Serve a StableDiffusion text-to-image model on Kubernetes#

Note: The Python files for the Ray Serve application and its client are in the ray-project/serve_config_examples repository and the Ray documentation.

Step 1: Create a Kubernetes cluster with GPUs#

See aws-eks-gpu-cluster.md or gcp-gke-gpu-cluster.md or ack-gpu-cluster.md to create a Kubernetes cluster with 1 CPU node and 1 GPU node.

Step 2: Install KubeRay operator#

Follow this document to install the latest stable KubeRay operator using the Helm repository. Note that the YAML file in this example uses serveConfigV2. This feature requires KubeRay v0.6.0 or later.

Step 3: Install a RayService#

kubectl apply -f https://raw.githubusercontent.com/ray-project/kuberay/master/ray-operator/config/samples/ray-service.stable-diffusion.yaml

This RayService configuration contains some important settings:

In the RayService, the head Pod doesn’t have any tolerations. Meanwhile, the worker Pods use the following tolerations so the scheduler won’t assign the head Pod to the GPU node.

# Please add the following taints to the GPU node.
tolerations:
    - key: "ray.io/node-type"
    operator: "Equal"
    value: "worker"
    effect: "NoSchedule"

It includes diffusers in runtime_env since this package isn’t included by default in the ray-ml image.
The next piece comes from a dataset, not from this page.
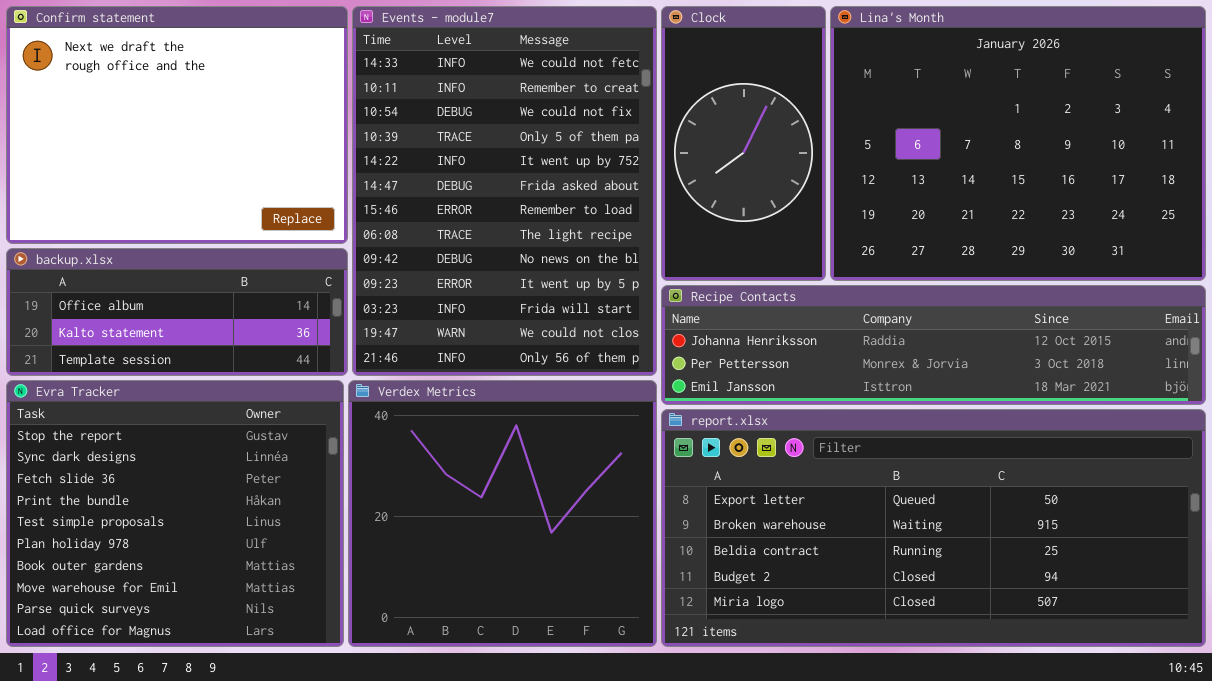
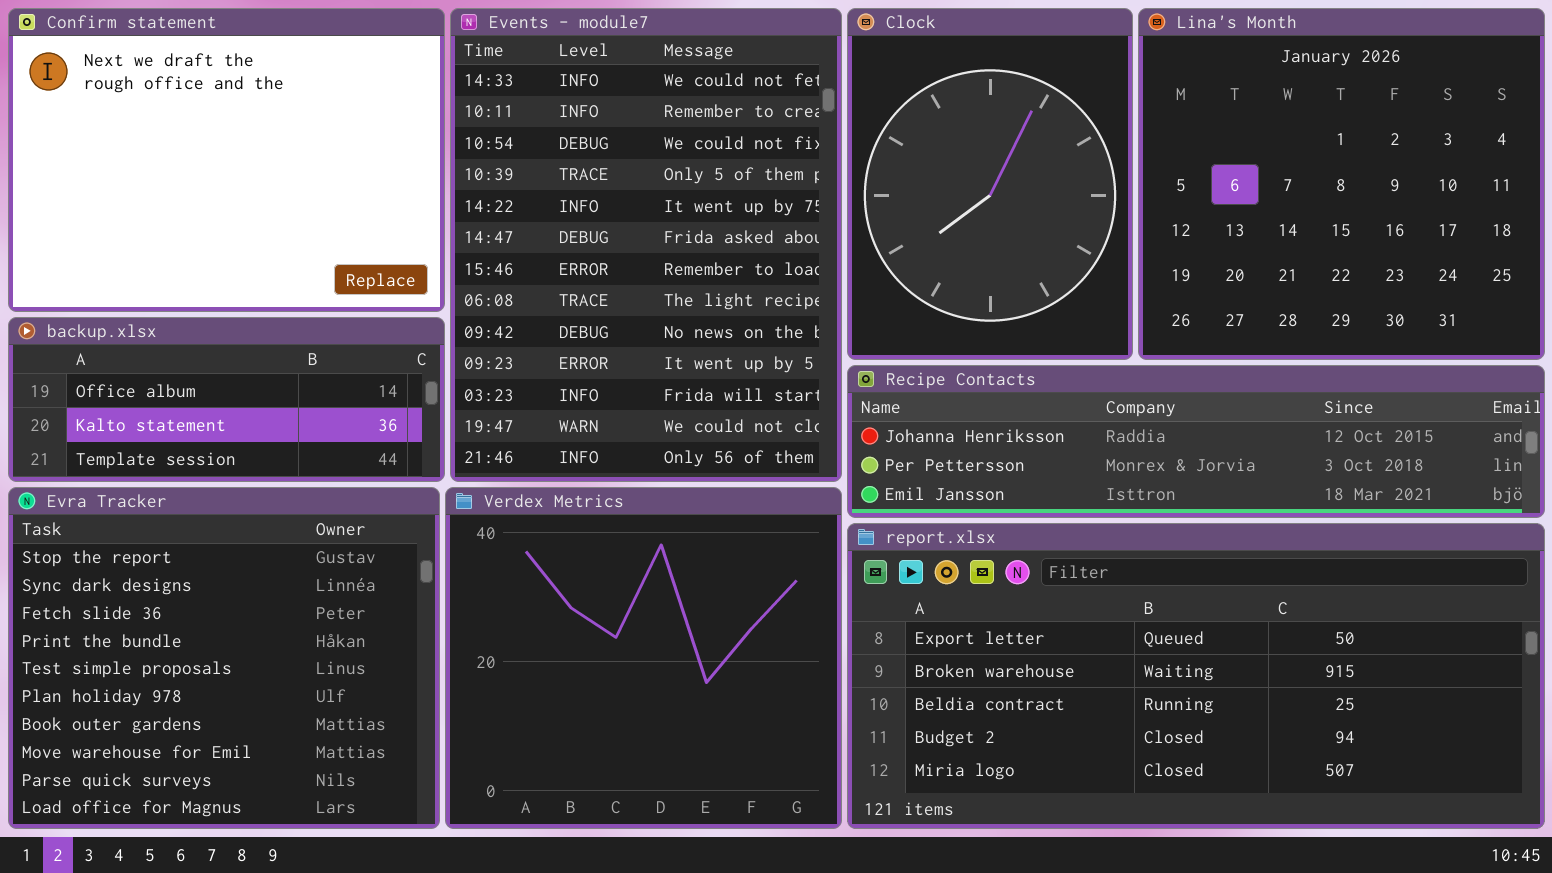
Clock: [661,6,826,281] -> [847,8,1133,360], resized
Lina's Month: [830,6,1206,281] -> [1138,8,1545,360], resized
Step 4: Forward the port of Serve#

First get the service name from this command.

kubectl get services

Then, port forward to the serve.

# Wait until the RayService `Ready` condition is `True`. This means the RayService is ready to serve.
kubectl describe rayservices.ray.io stable-diffusion

# [Example output]
#   Conditions:
#     Last Transition Time:  2025-02-13T07:10:34Z
#     Message:               Number of serve endpoints is greater than 0
#     Observed Generation:   1
#     Reason:                NonZeroServeEndpoints
#     Status:                True
#     Type:                  Ready

# Forward the port of Serve
kubectl port-forward svc/stable-diffusion-serve-svc 8000

Step 5: Send a request to the text-to-image model#

# Step 5.1: Download `stable_diffusion_req.py`
curl -LO https://raw.githubusercontent.com/ray-project/serve_config_examples/master/stable_diffusion/stable_diffusion_req.py

# Step 5.2: Set your `prompt` in `stable_diffusion_req.py`.

# Step 5.3: Send a request to the Stable Diffusion model.
python stable_diffusion_req.py
# Check output.png

You can refer to the document “Serving a Stable Diffusion Model” for an example output image.